LA LANGUE

TONGUE

BEEF, VEAL, PORK OR LAMB TONGUE
can be purchased from specialty butchers
may need to be ordered ahead of time
blanch and rinse before cooking




FLESHY, ELONGATED MUSCLE, LOCATED
IN THE ORAL CAVITY OF ANIMALS

Beef and veal tongue start talking as soon as the green pokes through the concrete and the paths are no longer covered with snow; as soon as the living gets easy. These vernacular tongues have a regional flavour, with a particular accent on protein and fat, and are a source of vitamin B12, their local idiom. Delicate in style, tongues were long reserved for lords before being democratised to become the lingua franca they are today, found in every continent.

They’re ebullient boiled, conversational in salads, opinionated in a pot-au-feu, and chatty with whoever pays them heed. Veal tongue, especially, lends itself to being rolled in the head. Lamb tongue and pork tongue are more discreet, more confidential. Lamb tongue is no doubt the most prized and deserves the most attention.
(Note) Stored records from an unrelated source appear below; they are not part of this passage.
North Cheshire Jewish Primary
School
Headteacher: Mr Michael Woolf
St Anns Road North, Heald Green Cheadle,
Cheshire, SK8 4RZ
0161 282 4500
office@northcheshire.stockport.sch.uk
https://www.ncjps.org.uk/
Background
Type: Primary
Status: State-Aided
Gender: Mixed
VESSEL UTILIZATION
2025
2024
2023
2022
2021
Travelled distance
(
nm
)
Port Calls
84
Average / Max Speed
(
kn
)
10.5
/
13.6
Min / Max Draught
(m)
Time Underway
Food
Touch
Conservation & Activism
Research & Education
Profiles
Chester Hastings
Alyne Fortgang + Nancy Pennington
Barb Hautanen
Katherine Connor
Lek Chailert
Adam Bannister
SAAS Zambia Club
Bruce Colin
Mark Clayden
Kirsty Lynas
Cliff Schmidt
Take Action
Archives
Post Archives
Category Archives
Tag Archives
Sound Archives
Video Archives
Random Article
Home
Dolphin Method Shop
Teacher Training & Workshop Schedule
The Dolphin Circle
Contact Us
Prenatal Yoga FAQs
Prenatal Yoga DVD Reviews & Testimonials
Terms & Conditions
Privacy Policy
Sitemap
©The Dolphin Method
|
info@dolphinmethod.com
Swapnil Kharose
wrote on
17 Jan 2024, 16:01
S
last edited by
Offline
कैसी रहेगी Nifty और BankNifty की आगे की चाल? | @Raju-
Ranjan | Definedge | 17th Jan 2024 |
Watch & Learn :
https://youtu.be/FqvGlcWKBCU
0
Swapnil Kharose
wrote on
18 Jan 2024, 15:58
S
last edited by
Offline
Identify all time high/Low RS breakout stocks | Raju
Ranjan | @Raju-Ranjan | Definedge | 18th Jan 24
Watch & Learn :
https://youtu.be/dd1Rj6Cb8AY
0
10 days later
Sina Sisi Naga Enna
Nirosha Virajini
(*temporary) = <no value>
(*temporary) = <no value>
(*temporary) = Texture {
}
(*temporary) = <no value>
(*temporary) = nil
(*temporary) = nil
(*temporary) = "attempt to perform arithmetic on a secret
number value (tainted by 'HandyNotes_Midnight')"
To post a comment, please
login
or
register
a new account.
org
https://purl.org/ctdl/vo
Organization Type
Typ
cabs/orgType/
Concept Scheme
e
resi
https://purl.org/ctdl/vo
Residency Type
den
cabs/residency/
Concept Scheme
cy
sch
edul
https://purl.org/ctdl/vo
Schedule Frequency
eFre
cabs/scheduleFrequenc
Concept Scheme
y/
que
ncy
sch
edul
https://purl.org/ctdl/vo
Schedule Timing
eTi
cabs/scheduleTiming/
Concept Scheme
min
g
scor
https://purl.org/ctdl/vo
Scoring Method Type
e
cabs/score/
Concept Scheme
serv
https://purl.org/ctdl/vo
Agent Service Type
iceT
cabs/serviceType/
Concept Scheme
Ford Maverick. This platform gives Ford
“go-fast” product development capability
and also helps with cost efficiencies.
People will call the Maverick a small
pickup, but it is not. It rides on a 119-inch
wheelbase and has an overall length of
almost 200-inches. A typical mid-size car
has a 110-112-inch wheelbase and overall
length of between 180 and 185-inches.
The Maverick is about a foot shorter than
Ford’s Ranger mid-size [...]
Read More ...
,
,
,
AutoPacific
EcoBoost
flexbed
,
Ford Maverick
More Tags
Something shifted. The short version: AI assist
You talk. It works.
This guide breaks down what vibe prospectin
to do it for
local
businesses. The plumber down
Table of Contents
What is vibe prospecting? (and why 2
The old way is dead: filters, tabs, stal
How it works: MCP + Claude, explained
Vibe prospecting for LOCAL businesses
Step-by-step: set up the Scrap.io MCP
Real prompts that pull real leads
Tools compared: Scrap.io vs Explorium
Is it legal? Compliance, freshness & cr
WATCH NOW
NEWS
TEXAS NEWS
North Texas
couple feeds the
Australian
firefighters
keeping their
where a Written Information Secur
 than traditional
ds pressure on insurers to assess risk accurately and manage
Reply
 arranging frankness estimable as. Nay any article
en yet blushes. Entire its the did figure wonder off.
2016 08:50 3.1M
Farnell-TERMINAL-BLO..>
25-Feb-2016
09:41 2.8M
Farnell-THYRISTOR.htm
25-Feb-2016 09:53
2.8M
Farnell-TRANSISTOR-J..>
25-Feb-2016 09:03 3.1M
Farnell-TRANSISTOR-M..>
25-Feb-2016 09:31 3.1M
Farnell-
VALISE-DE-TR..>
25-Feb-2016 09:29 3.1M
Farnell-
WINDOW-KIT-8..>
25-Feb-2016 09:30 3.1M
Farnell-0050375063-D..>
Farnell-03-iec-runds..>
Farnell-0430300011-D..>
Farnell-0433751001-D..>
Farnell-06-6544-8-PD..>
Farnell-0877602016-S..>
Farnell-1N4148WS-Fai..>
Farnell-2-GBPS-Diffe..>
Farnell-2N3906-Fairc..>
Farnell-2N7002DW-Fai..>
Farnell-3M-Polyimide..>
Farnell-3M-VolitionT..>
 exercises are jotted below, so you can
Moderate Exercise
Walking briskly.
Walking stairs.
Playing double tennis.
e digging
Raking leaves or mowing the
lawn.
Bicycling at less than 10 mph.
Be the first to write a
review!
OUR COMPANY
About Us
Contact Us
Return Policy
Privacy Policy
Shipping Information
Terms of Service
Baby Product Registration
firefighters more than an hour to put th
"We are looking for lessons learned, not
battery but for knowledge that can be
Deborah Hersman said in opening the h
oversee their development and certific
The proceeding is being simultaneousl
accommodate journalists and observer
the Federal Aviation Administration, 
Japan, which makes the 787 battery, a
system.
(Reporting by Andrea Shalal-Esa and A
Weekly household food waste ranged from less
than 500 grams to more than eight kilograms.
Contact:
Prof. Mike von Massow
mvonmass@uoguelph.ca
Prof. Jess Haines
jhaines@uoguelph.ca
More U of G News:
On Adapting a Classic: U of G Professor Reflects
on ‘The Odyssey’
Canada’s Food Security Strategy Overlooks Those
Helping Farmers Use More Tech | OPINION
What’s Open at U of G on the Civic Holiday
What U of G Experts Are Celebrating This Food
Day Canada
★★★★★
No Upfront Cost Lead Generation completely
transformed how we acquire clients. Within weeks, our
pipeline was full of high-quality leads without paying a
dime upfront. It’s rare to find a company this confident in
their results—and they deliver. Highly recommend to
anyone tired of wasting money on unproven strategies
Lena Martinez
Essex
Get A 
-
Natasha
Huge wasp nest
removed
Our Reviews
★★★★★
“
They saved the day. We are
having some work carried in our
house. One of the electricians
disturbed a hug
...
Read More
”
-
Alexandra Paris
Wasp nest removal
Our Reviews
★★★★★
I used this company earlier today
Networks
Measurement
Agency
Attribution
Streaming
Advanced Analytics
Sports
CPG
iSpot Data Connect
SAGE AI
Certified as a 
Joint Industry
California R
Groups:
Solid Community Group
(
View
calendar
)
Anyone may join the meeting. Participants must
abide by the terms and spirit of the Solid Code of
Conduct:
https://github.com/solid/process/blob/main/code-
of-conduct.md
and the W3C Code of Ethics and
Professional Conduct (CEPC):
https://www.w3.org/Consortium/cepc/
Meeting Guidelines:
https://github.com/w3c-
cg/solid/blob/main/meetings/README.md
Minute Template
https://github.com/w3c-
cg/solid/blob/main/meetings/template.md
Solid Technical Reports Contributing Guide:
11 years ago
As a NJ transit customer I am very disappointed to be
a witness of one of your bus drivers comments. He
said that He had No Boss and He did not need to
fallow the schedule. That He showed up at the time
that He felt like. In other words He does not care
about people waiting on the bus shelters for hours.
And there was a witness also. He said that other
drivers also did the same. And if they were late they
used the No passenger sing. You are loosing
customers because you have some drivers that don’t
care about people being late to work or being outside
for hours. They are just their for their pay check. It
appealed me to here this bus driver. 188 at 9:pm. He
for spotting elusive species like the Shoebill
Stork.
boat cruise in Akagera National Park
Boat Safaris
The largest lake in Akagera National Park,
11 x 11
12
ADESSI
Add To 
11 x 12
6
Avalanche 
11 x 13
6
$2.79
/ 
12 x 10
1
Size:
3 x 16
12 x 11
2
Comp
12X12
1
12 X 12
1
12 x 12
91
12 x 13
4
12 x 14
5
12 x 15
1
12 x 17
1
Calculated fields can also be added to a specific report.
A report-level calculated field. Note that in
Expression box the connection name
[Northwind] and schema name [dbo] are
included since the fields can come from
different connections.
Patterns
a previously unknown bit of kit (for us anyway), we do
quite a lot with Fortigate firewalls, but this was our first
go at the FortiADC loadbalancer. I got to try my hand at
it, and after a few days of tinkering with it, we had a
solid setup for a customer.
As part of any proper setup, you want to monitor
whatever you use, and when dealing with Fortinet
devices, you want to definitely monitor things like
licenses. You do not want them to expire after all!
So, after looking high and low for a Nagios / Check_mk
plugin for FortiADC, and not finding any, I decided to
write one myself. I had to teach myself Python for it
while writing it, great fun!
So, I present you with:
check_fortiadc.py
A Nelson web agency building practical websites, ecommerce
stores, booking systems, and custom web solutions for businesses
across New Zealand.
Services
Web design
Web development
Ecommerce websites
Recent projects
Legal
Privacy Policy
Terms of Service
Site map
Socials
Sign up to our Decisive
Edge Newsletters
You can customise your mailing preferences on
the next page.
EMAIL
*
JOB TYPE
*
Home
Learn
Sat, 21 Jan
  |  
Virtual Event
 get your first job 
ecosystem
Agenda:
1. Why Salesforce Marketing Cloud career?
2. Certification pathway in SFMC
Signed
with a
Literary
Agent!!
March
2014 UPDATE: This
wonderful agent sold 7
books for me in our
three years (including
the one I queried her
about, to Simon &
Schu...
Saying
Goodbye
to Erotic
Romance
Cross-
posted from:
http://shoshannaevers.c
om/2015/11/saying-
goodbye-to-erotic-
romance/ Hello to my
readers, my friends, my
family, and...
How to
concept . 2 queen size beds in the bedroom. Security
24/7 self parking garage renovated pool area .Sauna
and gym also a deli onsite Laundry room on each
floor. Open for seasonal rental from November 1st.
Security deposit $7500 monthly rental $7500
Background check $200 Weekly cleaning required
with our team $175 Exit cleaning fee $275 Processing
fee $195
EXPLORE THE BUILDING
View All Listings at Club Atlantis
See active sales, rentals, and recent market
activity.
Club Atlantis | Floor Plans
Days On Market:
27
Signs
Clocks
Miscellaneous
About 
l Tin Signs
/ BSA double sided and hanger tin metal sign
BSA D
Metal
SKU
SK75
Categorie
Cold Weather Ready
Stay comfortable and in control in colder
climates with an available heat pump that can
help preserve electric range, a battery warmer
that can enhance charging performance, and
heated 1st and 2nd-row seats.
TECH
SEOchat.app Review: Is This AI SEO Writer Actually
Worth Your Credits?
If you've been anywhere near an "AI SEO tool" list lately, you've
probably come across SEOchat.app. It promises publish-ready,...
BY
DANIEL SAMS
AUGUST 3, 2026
It combines finesse and character with an oriental inflection when it runs into Lebanon, and an exotic lilt in Morocco; this cosmopolitan tongue is universal. Pork tongue, properly speaking, is rarely spoken. It is often a dead tongue preserved in brine or combined with others to form a patois called head cheese. There is no place, in any case, for the langue de bois here.